Source records below:

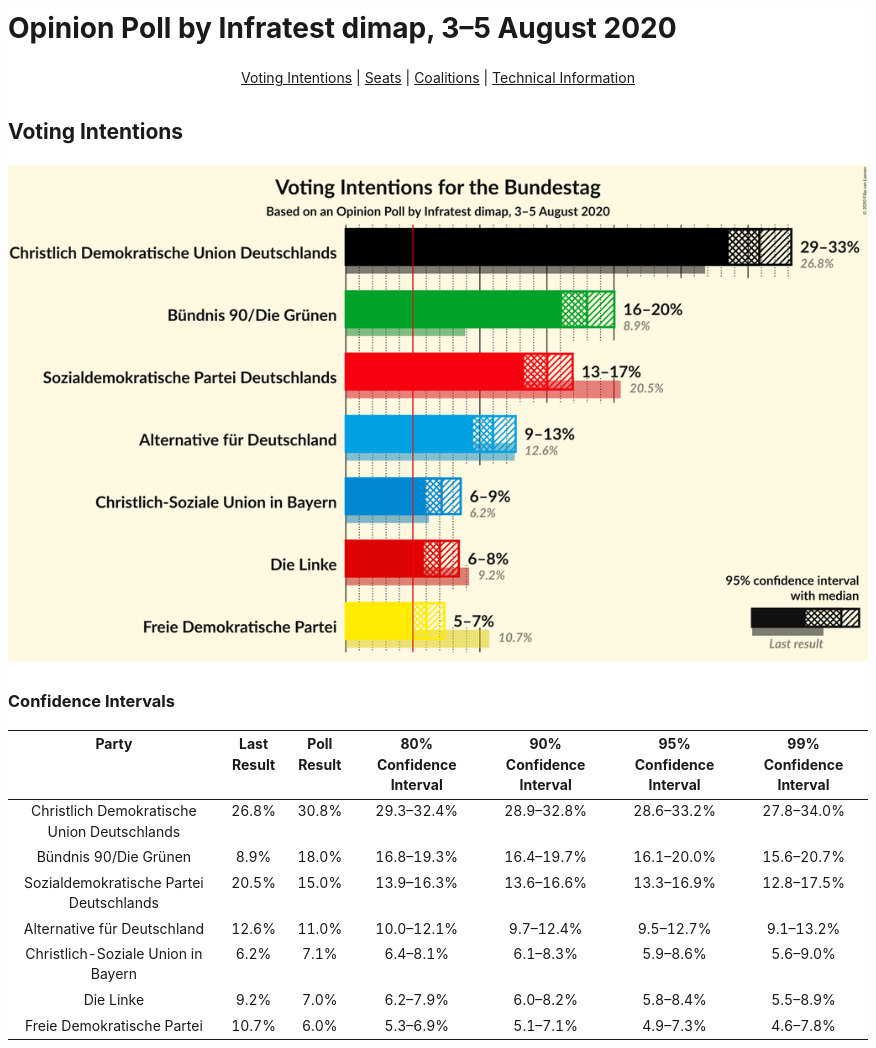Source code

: # Opinion Poll by Infratest dimap, 3–5 August 2020

<p align="center"><a href="#voting-intentions">Voting Intentions</a> | <a href="#seats">Seats</a> | <a href="#coalitions">Coalitions</a> | <a href="#technical-information">Technical Information</a></p>

## Voting Intentions

![Graph with voting intentions not yet produced](2020-08-05-Infratestdimap.png "Voting Intentions")

### Confidence Intervals

| Party | Last Result | Poll Result | 80% Confidence Interval | 90% Confidence Interval | 95% Confidence Interval | 99% Confidence Interval |
|:-----:|:-----------:|:-----------:|:-----------------------:|:-----------------------:|:-----------------------:|:-----------------------:|
| Christlich Demokratische Union Deutschlands | 26.8% | 30.8% | 29.3–32.4% |28.9–32.8% |28.6–33.2% |27.8–34.0% |
| Bündnis 90/Die Grünen | 8.9% | 18.0% | 16.8–19.3% |16.4–19.7% |16.1–20.0% |15.6–20.7% |
| Sozialdemokratische Partei Deutschlands | 20.5% | 15.0% | 13.9–16.3% |13.6–16.6% |13.3–16.9% |12.8–17.5% |
| Alternative für Deutschland | 12.6% | 11.0% | 10.0–12.1% |9.7–12.4% |9.5–12.7% |9.1–13.2% |
| Christlich-Soziale Union in Bayern | 6.2% | 7.1% | 6.4–8.1% |6.1–8.3% |5.9–8.6% |5.6–9.0% |
| Die Linke | 9.2% | 7.0% | 6.2–7.9% |6.0–8.2% |5.8–8.4% |5.5–8.9% |
| Freie Demokratische Partei | 10.7% | 6.0% | 5.3–6.9% |5.1–7.1% |4.9–7.3% |4.6–7.8% |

End of Source records.

Description of the task: Pick out every line in the records above that contains the string "Christlich", matching case exactly, and copy each of those lines in full.

Completed exercise:
| Christlich Demokratische Union Deutschlands | 26.8% | 30.8% | 29.3–32.4% |28.9–32.8% |28.6–33.2% |27.8–34.0% |
| Christlich-Soziale Union in Bayern | 6.2% | 7.1% | 6.4–8.1% |6.1–8.3% |5.9–8.6% |5.6–9.0% |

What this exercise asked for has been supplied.